- _Working data_
..........
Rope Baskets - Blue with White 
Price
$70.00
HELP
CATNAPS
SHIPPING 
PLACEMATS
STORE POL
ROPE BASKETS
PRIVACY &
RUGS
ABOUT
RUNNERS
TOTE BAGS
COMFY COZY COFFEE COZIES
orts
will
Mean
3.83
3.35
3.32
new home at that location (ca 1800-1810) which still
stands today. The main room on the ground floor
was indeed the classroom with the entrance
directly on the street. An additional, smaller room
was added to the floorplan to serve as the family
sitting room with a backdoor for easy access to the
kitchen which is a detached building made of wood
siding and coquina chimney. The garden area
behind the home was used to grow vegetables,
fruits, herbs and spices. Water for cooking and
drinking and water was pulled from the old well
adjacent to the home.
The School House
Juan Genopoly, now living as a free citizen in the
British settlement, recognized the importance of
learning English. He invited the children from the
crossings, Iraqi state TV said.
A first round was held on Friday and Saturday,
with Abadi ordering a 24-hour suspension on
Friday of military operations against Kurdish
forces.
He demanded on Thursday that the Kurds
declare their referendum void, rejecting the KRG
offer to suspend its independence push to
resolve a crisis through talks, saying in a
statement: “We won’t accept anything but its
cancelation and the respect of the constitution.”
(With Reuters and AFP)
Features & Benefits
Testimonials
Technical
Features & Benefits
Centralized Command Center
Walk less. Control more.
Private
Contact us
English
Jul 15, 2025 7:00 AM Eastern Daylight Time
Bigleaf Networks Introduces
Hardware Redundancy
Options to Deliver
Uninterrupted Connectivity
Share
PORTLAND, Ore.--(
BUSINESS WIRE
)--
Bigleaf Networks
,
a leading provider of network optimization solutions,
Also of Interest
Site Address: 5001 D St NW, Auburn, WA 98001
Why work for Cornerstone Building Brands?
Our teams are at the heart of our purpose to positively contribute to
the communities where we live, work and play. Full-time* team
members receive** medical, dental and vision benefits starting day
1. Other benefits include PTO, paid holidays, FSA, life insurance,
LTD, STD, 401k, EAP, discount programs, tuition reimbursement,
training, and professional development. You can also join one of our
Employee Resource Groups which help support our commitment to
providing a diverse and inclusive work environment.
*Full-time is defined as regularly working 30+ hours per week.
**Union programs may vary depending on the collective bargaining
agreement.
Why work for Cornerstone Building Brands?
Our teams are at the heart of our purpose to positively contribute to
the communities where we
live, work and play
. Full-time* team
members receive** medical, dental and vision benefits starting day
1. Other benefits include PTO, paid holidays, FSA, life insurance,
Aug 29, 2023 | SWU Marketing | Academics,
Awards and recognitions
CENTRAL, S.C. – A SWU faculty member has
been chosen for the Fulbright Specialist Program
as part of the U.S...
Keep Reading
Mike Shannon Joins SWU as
..........
- _Instruction_
When a line of the data holds the string "play", pick it out and copy it.

- _Solution_
the communities where we live, work and play. Full-time* team
live, work and play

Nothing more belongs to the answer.